Compartilho esses ensinamentos e muitos outros conteúdos práticos no Victor Hugo Abreu, sempre integrando diferentes áreas do direito e da contabilidade para ajudar negócios familiares a se fortalecerem no presente e no futuro.
Conclusão
Planejar a sucessão em empresas familiares em 2026 exige conhecimento técnico, empatia e uma base jurídica sólida. Na minha rotina, vejo que o segredo está em iniciar o processo antes de ser necessário, investir nas competências da próxima geração e formalizar as decisões, alinhando interesses familiares e do negócio. O conteúdo do Victor Hugo Abreu tem esse propósito: trazer conhecimento claro e aplicável para que empresários e profissionais possam tomar decisões seguras e fortalecer suas empresas familiares.
Se quiser entender como personalizar um plano para o seu negócio ou discutir detalhes da sucessão familiar, entre em contato comigo. Serei parceiro da sua jornada de crescimento e continuidade!

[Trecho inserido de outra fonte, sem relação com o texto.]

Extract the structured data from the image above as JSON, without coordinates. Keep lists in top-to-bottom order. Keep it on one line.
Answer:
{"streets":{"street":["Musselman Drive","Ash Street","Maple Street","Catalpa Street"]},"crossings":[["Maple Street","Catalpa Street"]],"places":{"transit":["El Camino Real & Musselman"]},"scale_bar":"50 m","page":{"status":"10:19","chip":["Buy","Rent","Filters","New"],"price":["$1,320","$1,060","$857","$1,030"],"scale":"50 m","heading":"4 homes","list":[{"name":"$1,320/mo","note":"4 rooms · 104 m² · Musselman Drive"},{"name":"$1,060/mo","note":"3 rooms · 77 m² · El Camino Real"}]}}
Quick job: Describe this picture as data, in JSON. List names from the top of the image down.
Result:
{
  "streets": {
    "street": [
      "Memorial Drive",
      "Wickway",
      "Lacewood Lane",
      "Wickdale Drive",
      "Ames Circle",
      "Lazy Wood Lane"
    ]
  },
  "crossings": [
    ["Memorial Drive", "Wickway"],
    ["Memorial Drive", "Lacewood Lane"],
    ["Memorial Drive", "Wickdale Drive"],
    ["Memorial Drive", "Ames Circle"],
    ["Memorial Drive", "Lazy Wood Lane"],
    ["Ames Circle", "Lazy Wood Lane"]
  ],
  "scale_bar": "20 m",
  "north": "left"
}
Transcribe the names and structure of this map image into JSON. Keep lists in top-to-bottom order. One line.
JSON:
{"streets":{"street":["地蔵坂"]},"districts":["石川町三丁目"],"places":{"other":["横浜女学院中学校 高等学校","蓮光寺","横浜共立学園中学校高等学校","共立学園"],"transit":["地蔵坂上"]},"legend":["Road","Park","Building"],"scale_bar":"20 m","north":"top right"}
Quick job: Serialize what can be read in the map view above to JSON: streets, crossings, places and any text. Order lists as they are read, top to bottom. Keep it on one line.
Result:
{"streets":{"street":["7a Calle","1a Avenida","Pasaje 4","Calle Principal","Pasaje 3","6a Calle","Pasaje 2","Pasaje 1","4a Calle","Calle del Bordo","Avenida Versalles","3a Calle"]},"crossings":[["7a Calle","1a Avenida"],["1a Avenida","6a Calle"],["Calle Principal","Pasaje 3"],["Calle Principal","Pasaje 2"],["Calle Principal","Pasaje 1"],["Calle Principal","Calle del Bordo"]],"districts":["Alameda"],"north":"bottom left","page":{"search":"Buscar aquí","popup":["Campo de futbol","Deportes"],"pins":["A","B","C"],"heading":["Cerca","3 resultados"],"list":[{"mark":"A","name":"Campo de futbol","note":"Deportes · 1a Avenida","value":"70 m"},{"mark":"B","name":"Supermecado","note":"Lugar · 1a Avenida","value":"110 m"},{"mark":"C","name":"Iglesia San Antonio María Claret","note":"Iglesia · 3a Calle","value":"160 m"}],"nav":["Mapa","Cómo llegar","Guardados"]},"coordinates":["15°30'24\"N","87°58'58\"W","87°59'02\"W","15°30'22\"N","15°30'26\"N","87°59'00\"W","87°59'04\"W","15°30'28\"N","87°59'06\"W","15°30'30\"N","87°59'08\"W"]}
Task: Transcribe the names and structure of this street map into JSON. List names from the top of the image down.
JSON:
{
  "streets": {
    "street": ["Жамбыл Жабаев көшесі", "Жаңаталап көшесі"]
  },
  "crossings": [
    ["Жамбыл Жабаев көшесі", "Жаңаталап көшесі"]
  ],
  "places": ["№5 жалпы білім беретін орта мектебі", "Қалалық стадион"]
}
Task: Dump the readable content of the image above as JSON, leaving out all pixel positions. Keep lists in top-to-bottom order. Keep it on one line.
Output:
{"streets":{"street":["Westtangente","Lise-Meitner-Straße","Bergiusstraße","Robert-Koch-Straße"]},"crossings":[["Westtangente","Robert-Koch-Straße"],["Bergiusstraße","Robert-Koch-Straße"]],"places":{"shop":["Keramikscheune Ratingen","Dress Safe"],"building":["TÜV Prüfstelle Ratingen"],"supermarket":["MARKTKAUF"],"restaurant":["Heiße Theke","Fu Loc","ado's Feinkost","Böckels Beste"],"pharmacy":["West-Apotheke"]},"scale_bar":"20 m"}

Perguntas frequentes sobre sucessão em empresas familiares
O que é sucessão em empresas familiares?
Sucessão em empresas familiares é o conjunto de ações e planejamento para transferir a gestão e o controle da empresa para a próxima geração. Envolve questões jurídicas, societárias, tributárias e emocionais. O objetivo é garantir que o legado continue, evitando conflitos e perdas patrimoniais ou de mercado durante a transição.
Como preparar a próxima geração para assumir?
Eu sempre recomendo iniciar cedo, combinando formação técnica com práticas no dia a dia da empresa, incentivos a experiências externas e acompanhamento de performance. O envolvimento em diferentes áreas do negócio e conversas constantes sobre valores e estratégias também são fundamentais para desenvolver líderes prontos para assumir.
Quais são os principais desafios da sucessão?
Os principais desafios são resistência dos fundadores em delegar, conflitos familiares, despreparo dos herdeiros, falhas jurídicas na transferência de patrimônio, e questões tributárias. Planejar de forma antecipada e estruturada é o melhor caminho para minimizar esses problemas.
Quando iniciar o planejamento sucessório?
O ideal é começar o planejamento sucessório o quanto antes, preferencialmente quando a empresa está passando por estabilidade e crescimento. Isso permite tempo para preparar sucessores e estruturar a transição sem pressa ou pressão.
Vale a pena contratar consultoria para sucessão?
Sim, contratar consultoria pode ser decisivo para trazer isenção, conhecimento técnico e experiência tanto em direito quanto em contabilidade. Profissionais qualificados ajudam a identificar riscos, propor soluções e garantir que tudo seja feito de acordo com a legislação e os interesses da família e da empresa.